_Source records:_
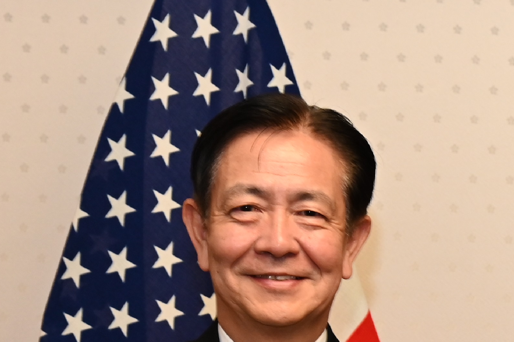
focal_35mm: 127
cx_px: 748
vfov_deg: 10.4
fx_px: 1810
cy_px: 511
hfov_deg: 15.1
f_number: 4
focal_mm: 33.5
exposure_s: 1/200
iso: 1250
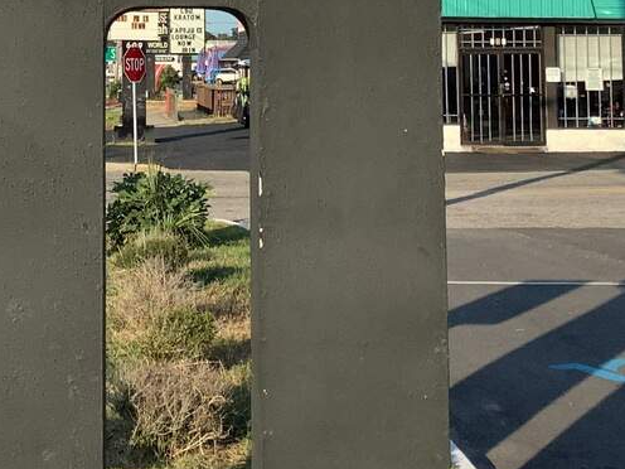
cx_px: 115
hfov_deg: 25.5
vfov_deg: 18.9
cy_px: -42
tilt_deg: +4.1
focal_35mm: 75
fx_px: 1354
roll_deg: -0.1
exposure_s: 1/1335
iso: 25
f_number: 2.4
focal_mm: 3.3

_Activity:_ Output every line of the records above unchanged, and keep the pictures out.

_Your solution:_
focal_35mm: 127
cx_px: 748
vfov_deg: 10.4
fx_px: 1810
cy_px: 511
hfov_deg: 15.1
f_number: 4
focal_mm: 33.5
exposure_s: 1/200
iso: 1250
cx_px: 115
hfov_deg: 25.5
vfov_deg: 18.9
cy_px: -42
tilt_deg: +4.1
focal_35mm: 75
fx_px: 1354
roll_deg: -0.1
exposure_s: 1/1335
iso: 25
f_number: 2.4
focal_mm: 3.3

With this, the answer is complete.